### Problem to work on
Give back exactly the lines of the material below that start at the line containing "31: (738, 185, 250.30)" and end at the line containing "48: (880, 113, 490.08)", and no others.

### Data shown
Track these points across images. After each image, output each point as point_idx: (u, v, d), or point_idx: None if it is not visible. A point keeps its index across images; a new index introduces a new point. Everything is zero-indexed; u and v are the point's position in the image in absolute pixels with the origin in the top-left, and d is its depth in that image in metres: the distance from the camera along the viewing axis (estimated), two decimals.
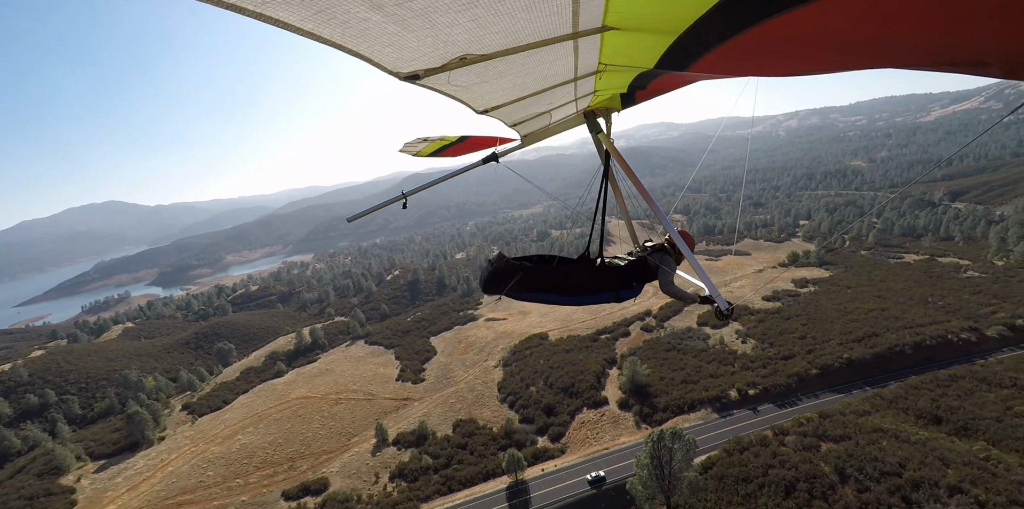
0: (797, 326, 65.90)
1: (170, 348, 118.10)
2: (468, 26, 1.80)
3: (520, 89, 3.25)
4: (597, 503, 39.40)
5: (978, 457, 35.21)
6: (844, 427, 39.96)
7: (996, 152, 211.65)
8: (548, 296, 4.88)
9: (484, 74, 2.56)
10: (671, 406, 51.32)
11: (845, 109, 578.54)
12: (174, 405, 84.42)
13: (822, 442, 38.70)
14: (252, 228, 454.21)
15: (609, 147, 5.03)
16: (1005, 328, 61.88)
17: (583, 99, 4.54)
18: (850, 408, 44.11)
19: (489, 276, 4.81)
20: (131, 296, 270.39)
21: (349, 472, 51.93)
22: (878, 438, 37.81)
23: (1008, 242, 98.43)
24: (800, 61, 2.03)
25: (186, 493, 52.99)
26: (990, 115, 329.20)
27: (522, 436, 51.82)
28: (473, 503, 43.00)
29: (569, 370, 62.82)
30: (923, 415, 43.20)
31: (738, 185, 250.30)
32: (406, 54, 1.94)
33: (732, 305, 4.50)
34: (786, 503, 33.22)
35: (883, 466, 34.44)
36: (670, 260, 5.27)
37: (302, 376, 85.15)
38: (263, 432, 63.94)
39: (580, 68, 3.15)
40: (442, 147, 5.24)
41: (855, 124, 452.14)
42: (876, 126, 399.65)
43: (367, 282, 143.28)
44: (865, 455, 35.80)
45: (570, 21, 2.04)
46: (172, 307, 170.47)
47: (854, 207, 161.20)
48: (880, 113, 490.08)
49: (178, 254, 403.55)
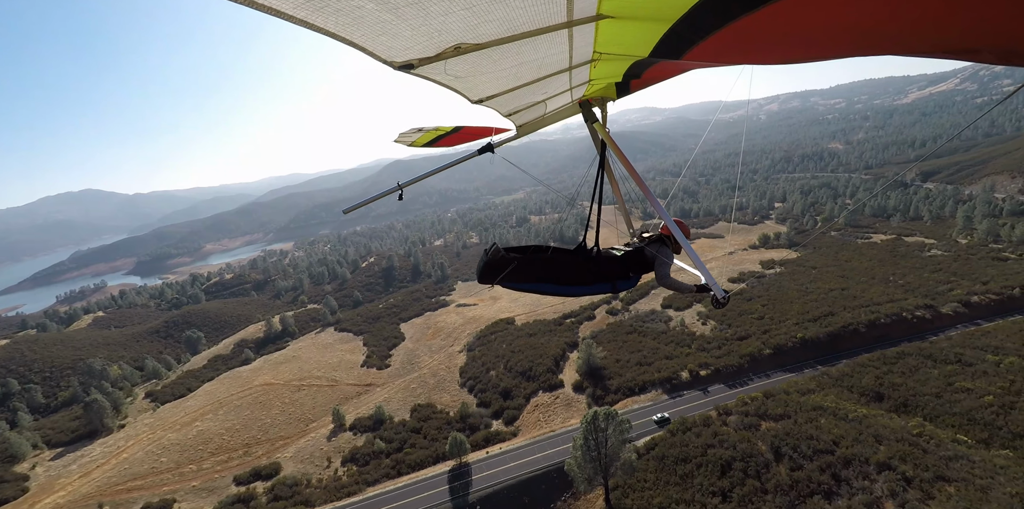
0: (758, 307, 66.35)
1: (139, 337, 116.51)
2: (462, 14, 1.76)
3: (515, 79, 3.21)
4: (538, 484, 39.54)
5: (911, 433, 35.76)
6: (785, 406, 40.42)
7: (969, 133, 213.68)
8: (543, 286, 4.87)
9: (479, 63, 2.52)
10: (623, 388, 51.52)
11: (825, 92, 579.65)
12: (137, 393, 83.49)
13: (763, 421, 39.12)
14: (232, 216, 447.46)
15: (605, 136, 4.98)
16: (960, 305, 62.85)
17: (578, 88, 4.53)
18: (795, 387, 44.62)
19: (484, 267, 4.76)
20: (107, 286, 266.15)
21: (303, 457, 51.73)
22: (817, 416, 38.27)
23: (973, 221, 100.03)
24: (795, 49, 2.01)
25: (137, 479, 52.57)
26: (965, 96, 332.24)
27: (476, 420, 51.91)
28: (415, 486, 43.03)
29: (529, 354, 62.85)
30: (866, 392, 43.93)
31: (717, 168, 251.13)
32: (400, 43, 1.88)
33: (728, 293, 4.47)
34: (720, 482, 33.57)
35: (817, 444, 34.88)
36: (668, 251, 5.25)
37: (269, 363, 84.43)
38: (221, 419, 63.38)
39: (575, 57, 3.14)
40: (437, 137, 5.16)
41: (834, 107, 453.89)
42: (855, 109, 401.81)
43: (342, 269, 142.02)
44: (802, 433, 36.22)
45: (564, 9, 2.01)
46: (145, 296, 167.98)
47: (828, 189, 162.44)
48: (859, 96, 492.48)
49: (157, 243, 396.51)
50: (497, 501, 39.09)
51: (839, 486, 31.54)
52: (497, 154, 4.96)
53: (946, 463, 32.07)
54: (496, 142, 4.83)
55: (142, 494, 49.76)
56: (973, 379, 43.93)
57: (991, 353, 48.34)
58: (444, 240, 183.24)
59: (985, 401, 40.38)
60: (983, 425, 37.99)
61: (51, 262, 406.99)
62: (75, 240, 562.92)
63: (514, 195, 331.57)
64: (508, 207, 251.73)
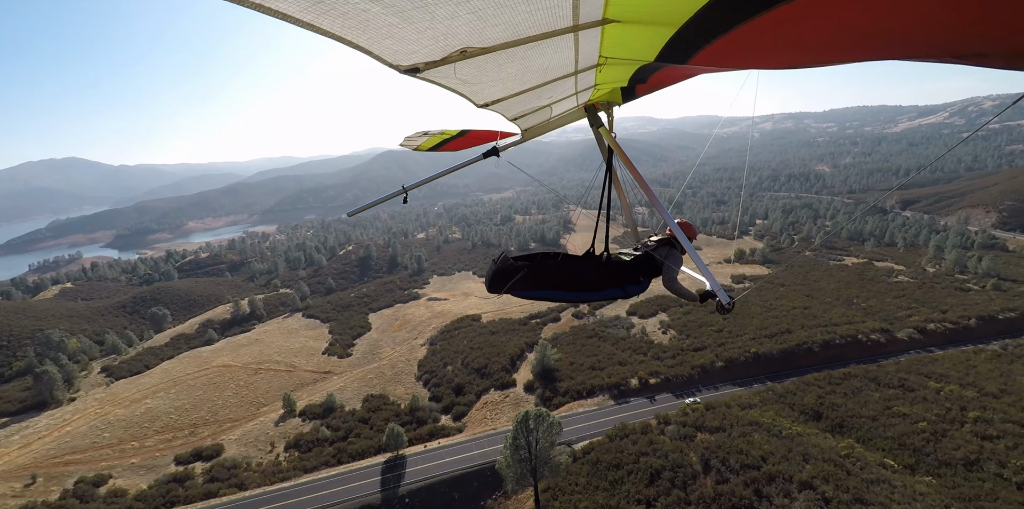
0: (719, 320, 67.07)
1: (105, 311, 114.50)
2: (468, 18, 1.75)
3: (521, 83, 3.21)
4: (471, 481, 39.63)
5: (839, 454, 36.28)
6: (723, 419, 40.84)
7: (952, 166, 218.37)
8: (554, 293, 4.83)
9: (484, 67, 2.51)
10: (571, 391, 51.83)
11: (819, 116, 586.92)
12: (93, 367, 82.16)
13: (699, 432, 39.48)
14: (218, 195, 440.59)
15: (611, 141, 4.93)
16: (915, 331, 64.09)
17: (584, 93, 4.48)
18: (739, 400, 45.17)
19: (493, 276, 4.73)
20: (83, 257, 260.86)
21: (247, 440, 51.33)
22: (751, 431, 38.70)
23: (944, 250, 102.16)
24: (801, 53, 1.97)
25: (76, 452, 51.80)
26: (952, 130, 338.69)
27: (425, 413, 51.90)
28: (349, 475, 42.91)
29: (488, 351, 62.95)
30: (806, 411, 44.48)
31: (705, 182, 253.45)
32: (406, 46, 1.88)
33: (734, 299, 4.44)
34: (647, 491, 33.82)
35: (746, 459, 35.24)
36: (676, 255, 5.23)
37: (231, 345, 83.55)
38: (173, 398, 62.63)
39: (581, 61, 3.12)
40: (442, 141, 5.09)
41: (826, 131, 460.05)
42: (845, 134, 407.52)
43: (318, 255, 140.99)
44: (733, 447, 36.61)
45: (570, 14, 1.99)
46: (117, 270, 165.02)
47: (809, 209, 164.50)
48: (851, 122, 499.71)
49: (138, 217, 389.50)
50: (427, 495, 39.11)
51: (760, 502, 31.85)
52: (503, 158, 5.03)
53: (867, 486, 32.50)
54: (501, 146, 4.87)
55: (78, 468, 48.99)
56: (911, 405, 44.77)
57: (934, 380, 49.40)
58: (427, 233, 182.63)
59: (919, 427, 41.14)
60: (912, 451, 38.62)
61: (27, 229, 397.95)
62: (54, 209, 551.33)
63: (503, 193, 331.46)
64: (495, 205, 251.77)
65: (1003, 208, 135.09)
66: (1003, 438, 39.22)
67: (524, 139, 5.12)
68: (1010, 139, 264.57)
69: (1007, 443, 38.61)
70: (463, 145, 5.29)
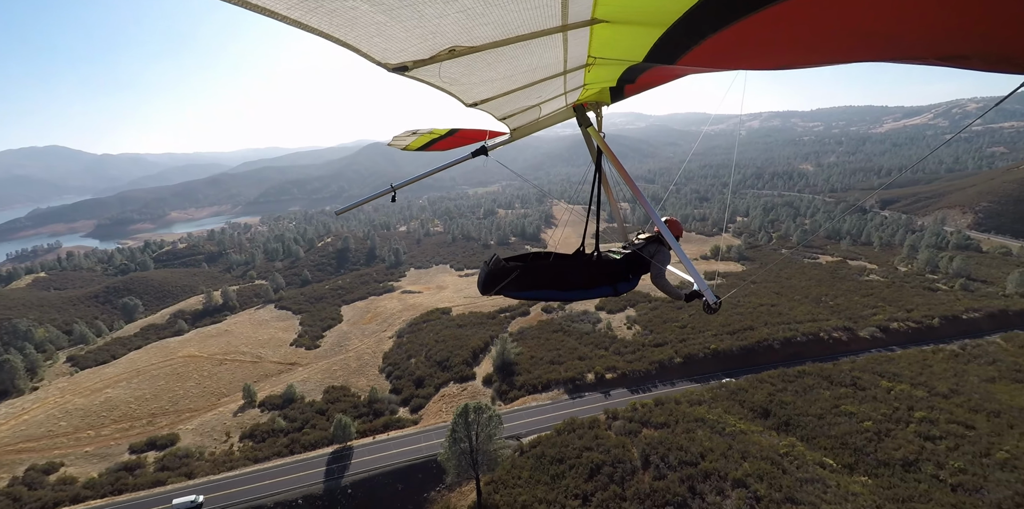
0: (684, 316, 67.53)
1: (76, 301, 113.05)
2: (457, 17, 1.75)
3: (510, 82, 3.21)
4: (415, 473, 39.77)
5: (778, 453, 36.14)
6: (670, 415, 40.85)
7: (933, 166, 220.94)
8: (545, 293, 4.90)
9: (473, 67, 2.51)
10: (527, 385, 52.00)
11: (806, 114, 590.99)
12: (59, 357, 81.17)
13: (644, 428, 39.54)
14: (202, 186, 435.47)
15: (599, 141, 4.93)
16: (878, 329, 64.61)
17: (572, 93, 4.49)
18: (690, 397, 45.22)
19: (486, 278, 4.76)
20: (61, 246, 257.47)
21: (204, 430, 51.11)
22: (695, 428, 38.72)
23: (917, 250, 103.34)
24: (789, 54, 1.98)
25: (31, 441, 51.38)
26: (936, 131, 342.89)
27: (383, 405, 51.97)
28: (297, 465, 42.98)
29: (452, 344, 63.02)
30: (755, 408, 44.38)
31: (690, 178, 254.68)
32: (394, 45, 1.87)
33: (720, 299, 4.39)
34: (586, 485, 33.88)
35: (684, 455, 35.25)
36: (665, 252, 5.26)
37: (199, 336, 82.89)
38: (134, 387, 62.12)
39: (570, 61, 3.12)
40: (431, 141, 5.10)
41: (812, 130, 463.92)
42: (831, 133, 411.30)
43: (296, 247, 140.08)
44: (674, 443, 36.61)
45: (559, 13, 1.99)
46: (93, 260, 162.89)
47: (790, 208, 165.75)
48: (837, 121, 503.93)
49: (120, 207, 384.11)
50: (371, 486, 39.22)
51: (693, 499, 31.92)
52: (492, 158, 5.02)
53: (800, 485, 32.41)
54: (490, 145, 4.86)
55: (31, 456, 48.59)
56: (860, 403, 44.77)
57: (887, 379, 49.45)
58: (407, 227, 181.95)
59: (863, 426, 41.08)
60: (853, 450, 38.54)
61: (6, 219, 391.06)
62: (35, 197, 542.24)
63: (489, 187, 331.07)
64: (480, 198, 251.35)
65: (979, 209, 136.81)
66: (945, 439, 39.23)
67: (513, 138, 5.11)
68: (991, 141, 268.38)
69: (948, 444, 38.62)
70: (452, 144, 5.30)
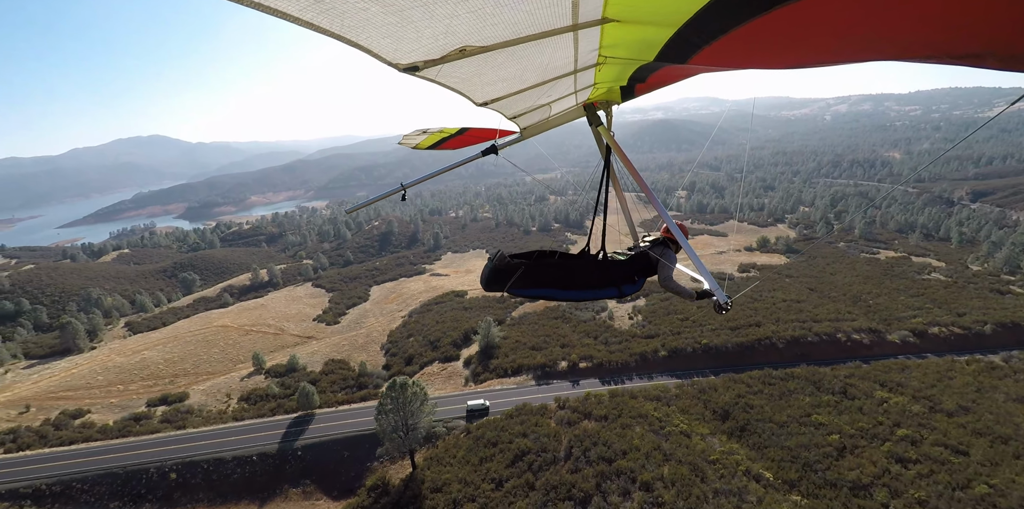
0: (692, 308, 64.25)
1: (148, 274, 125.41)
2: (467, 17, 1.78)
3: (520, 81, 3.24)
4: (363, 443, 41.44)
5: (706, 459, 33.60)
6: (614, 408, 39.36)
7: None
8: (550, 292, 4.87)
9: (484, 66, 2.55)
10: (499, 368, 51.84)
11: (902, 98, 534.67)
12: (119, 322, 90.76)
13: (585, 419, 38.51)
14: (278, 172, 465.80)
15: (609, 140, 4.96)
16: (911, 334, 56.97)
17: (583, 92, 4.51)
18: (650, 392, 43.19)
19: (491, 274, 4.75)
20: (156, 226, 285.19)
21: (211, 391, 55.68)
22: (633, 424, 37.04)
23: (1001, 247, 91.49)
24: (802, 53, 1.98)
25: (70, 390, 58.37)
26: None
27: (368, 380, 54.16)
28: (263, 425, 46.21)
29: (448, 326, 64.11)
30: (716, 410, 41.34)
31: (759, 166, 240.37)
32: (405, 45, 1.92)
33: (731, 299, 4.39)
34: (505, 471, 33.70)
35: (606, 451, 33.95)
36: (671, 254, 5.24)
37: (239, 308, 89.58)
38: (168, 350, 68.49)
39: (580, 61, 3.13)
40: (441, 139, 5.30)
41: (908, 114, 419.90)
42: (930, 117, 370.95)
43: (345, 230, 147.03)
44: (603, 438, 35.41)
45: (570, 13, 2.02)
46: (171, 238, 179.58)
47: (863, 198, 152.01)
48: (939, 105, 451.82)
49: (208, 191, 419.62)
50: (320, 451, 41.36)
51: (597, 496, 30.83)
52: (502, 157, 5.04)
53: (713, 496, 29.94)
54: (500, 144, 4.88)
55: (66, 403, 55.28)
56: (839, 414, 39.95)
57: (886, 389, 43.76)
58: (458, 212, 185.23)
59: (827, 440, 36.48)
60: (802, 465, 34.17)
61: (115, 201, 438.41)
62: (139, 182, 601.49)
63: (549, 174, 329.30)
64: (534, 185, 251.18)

### Task result
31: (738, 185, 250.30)
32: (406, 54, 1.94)
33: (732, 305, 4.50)
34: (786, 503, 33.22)
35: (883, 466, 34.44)
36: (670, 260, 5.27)
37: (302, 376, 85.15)
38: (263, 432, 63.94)
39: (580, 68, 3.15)
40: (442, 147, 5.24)
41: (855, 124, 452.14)
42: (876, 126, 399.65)
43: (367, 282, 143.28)
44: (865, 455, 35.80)
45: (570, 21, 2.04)
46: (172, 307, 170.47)
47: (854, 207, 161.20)
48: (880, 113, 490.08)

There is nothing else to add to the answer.